With the amount of creativity Blake Judd has, he was never going to sit on his laurels for long. With his main project Nachtmystium seemingly on hold for an indeterminate amount of time, he has decided that 2012 was the ideal time to revisit an old project of his – Hate Meditation, albeit this time with a boosted line up including USBM heavyweight Wrest of Leviathan. OK, so Judd still has bands whom he regularly contributes to (Twilight and Drug Honkey in particular) but this was a particularly interesting solo project for me personally. Originating back in 2003, and only releasing a gnarly 3 track demo which was clearly ripped off its tits on Blasphemy, early Beherit and Von, this band was spoken about in hushed tones and revered whispers by ‘those in the know’ for a good while. 10+ years later, and although the band’s sound has changed somewhat, the intent is still just as vicious.

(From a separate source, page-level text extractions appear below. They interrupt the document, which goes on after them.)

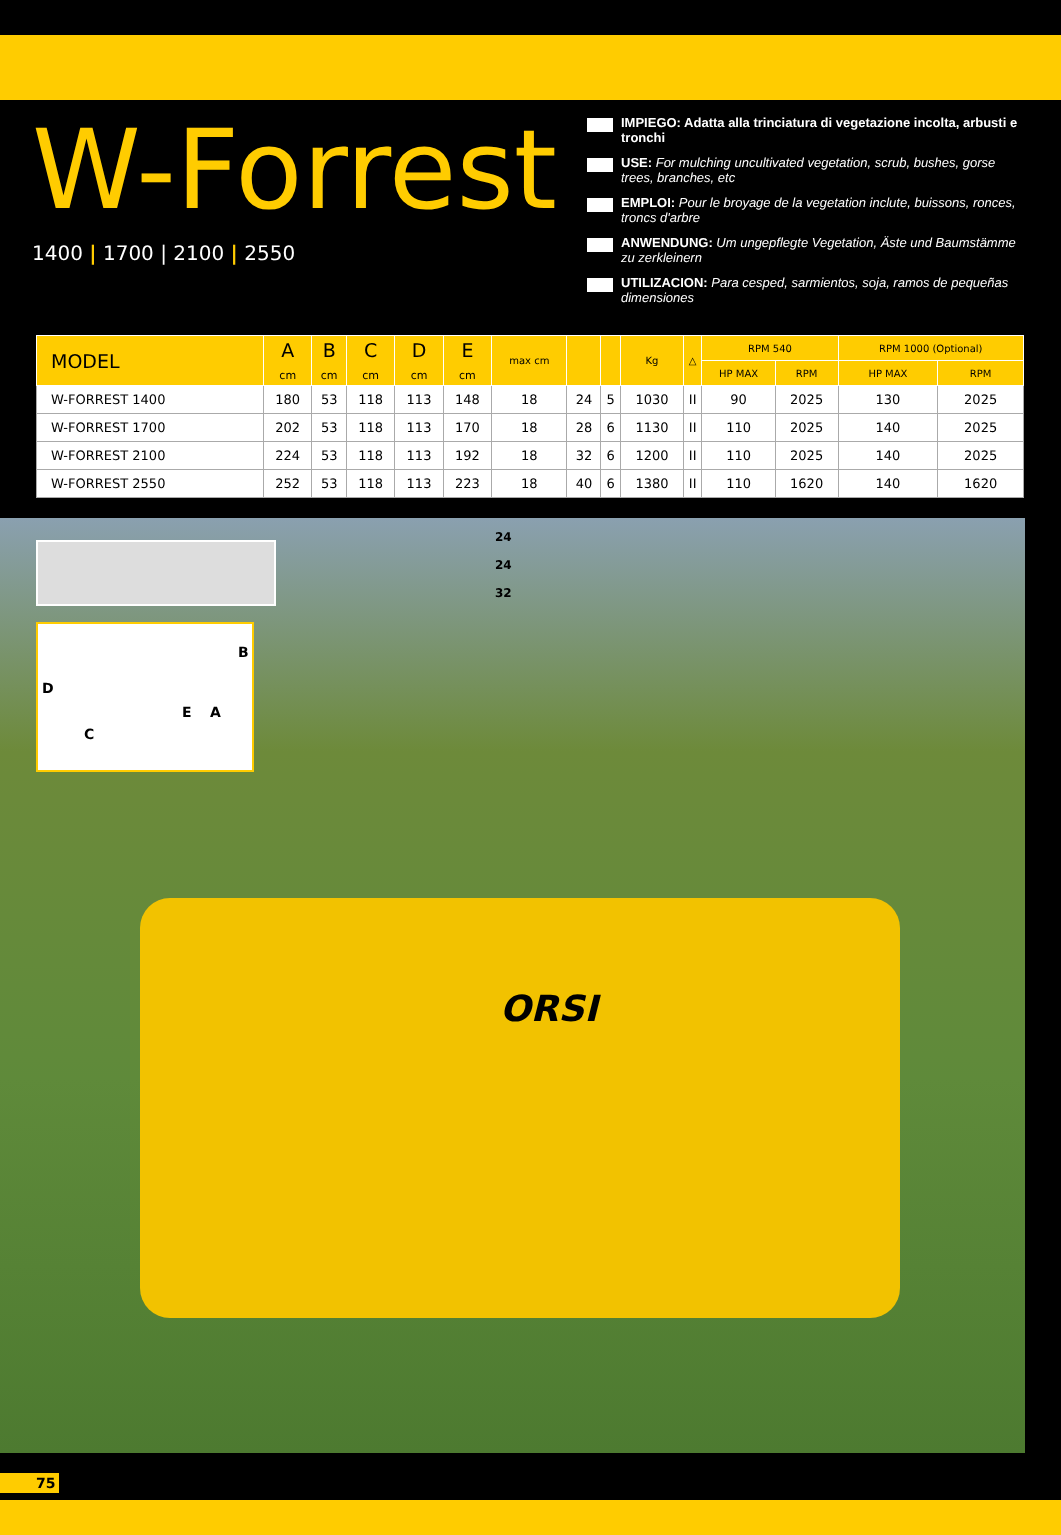W-Forrest
1400 | 1700 | 2100 | 2550
IMPIEGO: Adatta alla trinciatura di vegetazione incolta, arbusti e tronchi
USE: For mulching uncultivated vegetation, scrub, bushes, gorse trees, branches, etc
EMPLOI: Pour le broyage de la vegetation inclute, buissons, ronces, troncs d'arbre
ANWENDUNG: Um ungepflegte Vegetation, Äste und Baumstämme zu zerkleinern
UTILIZACION: Para cesped, sarmientos, soja, ramos de pequeñas dimensiones
| MODEL | A cm | B cm | C cm | D cm | E cm | max cm | | | Kg | △ | RPM 540 | | RPM 1000 (Optional) | |
| --- | --- | --- | --- | --- | --- | --- | --- | --- | --- | --- | --- | --- | --- | --- |
| | | | | | | | | | | | HP MAX | RPM | HP MAX | RPM |
| W-FORREST 1400 | 180 | 53 | 118 | 113 | 148 | 18 | 24 | 5 | 1030 | II | 90 | 2025 | 130 | 2025 |
| W-FORREST 1700 | 202 | 53 | 118 | 113 | 170 | 18 | 28 | 6 | 1130 | II | 110 | 2025 | 140 | 2025 |
| W-FORREST 2100 | 224 | 53 | 118 | 113 | 192 | 18 | 32 | 6 | 1200 | II | 110 | 2025 | 140 | 2025 |
| W-FORREST 2550 | 252 | 53 | 118 | 113 | 223 | 18 | 40 | 6 | 1380 | II | 110 | 1620 | 140 | 1620 |
24
24
32
B
D
E A
C
ORSI
75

Putting aside the eccentric meanderings and hazy, drug induced strangeness which enveloped the sound of later Nachtmystium, Blake Judd has revisited the scornful spite of Nachtmystium’s earlier works with Hate Meditation. Cold, yet melody filled black metal is the aural treat to feast upon here, with raw icy riffage reminding of the frost of early Emperor with the callous heart of early Darkthrone. Judd’s vocals are engrained with malice, spitting out desolate hymns of odium-filled disdain – he’s more atrocious vocally than I’ve heard him for years on this album, and it adds huge amounts to the vibe of the album throughout. ‘Impure Rage’ has some very cleverly pieced together melodic guitar lines which glide over the manic riffage underneath, adding a multidimensional feeling to the song, the ethereal melodies gazing dejectedly down on the maelstrom of riffage below, acting as yin and yang for the perfectly balanced waves of music which course with spite and vengeance.

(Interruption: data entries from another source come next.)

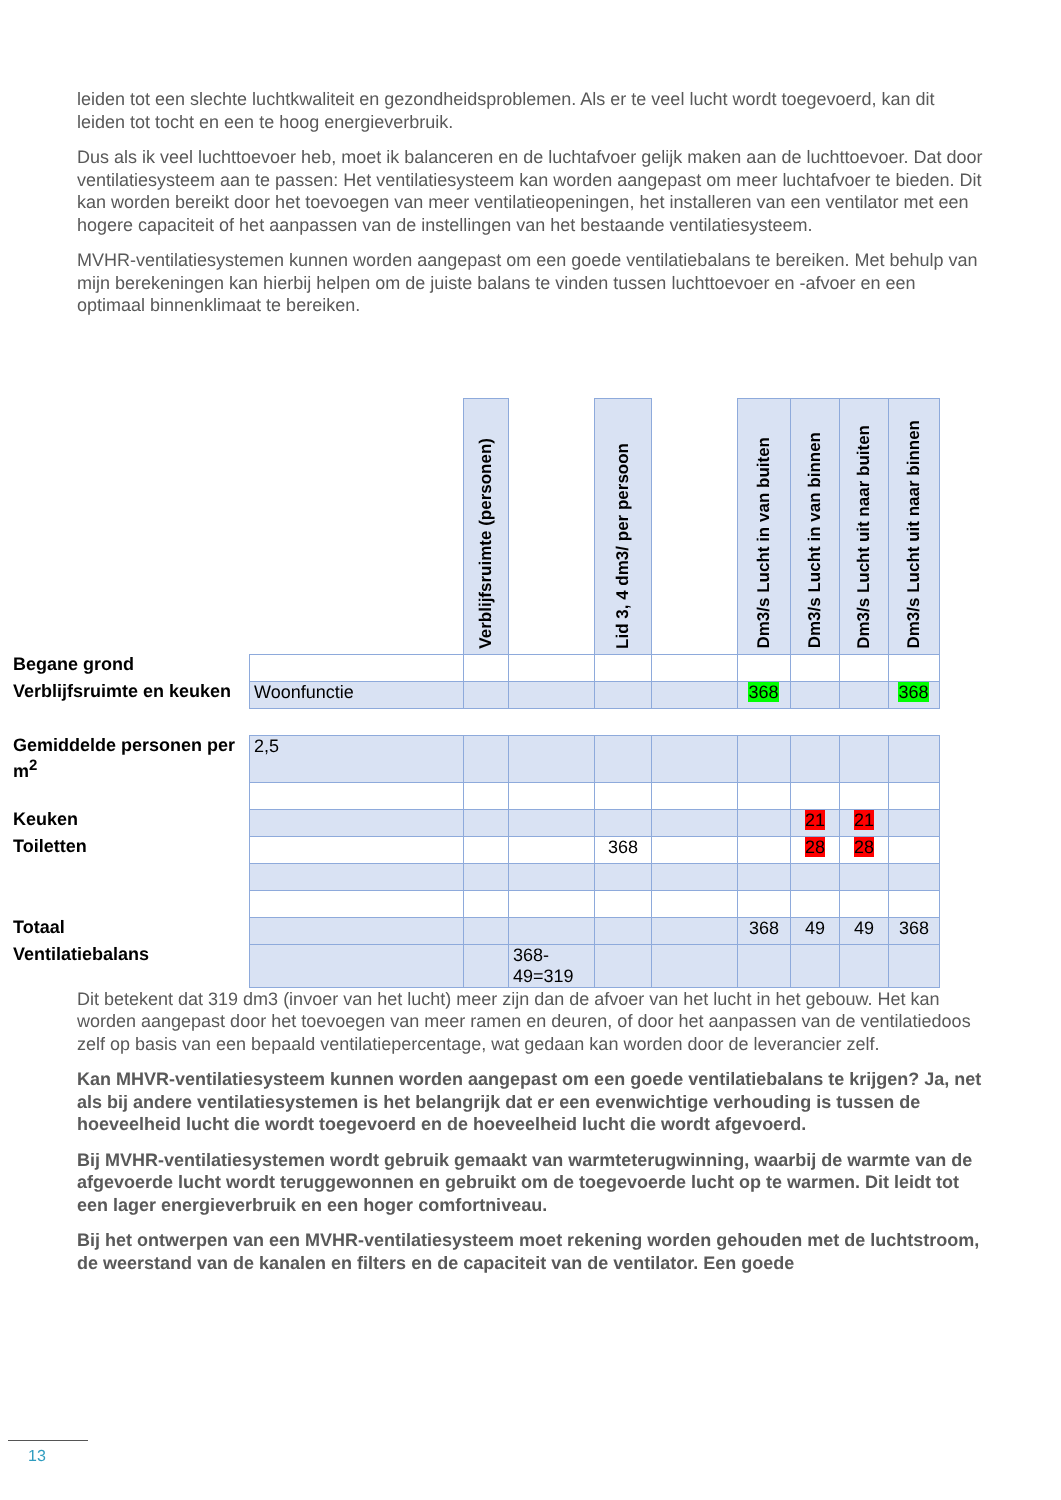leiden tot een slechte luchtkwaliteit en gezondheidsproblemen. Als er te veel lucht wordt toegevoerd, kan dit leiden tot tocht en een te hoog energieverbruik.
Dus als ik veel luchttoevoer heb, moet ik balanceren en de luchtafvoer gelijk maken aan de luchttoevoer. Dat door ventilatiesysteem aan te passen: Het ventilatiesysteem kan worden aangepast om meer luchtafvoer te bieden. Dit kan worden bereikt door het toevoegen van meer ventilatieopeningen, het installeren van een ventilator met een hogere capaciteit of het aanpassen van de instellingen van het bestaande ventilatiesysteem.
MVHR-ventilatiesystemen kunnen worden aangepast om een goede ventilatiebalans te bereiken. Met behulp van mijn berekeningen kan hierbij helpen om de juiste balans te vinden tussen luchttoevoer en -afvoer en een optimaal binnenklimaat te bereiken.
| | | Verblijfsruimte (personen) | | Lid 3, 4 dm3/ per persoon | | Dm3/s Lucht in van buiten | Dm3/s Lucht in van binnen | Dm3/s Lucht uit naar buiten | Dm3/s Lucht uit naar binnen |
| Begane grond | | | | | | | | | |
| Verblijfsruimte en keuken | Woonfunctie | | | | | 368 | | | 368 |
| Gemiddelde personen per m<sup>2</sup> | 2,5 | | | | | | | | |
| Keuken | | | | | | | 21 | 21 | |
| Toiletten | | | | 368 | | | 28 | 28 | |
| Totaal | | | | | | 368 | 49 | 49 | 368 |
| Ventilatiebalans | | | 368- 49=319 | | | | | | |
Dit betekent dat 319 dm3 (invoer van het lucht) meer zijn dan de afvoer van het lucht in het gebouw. Het kan worden aangepast door het toevoegen van meer ramen en deuren, of door het aanpassen van de ventilatiedoos zelf op basis van een bepaald ventilatiepercentage, wat gedaan kan worden door de leverancier zelf.
Kan MHVR-ventilatiesysteem kunnen worden aangepast om een goede ventilatiebalans te krijgen? Ja, net als bij andere ventilatiesystemen is het belangrijk dat er een evenwichtige verhouding is tussen de hoeveelheid lucht die wordt toegevoerd en de hoeveelheid lucht die wordt afgevoerd.
Bij MVHR-ventilatiesystemen wordt gebruik gemaakt van warmteterugwinning, waarbij de warmte van de afgevoerde lucht wordt teruggewonnen en gebruikt om de toegevoerde lucht op te warmen. Dit leidt tot een lager energieverbruik en een hoger comfortniveau.
Bij het ontwerpen van een MVHR-ventilatiesysteem moet rekening worden gehouden met de luchtstroom, de weerstand van de kanalen en filters en de capaciteit van de ventilator. Een goede
13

‘The Genocide’ opens with a riff which systematically pounds in a rhythmic manner, allowing a good bit of neck snapping to be done, before the chorus again sees the melodic guitar lines soaring alongside the synthwork above the tumultuous structures beneath. ‘Wrath & Revenge’ could easily be a lost track from ‘In the Nightside Eclipse’, ebbing and flowing with sheer malevolence throughout, before closing out with the longest track on the album – title track ‘Scars’. This features more of a spacy sound in comparison to the rest of the tracks, with blissed out moody guitars chiming in mournful repetition as Judd really stretches the vocal chords to near breaking point with inhuman howls and screams.
Overall, this was much more of a comprehensive album than I was expecting having heard the band’s earlier bludgeoning brutality. It seems that no matter what style of music this guy seems to create, it always has the ability to instantly captivate the listener into a witchcraft-like hypnotic state which holds firm for the albums completion. Hate Meditation is undoubtedly a baring of the darker side of his soul, and judging by the unfettered rage you will witness upon pressing play, it’s a side that needs a good airing more often. It’d be a crime if you let this pass you by if you’re into black metal.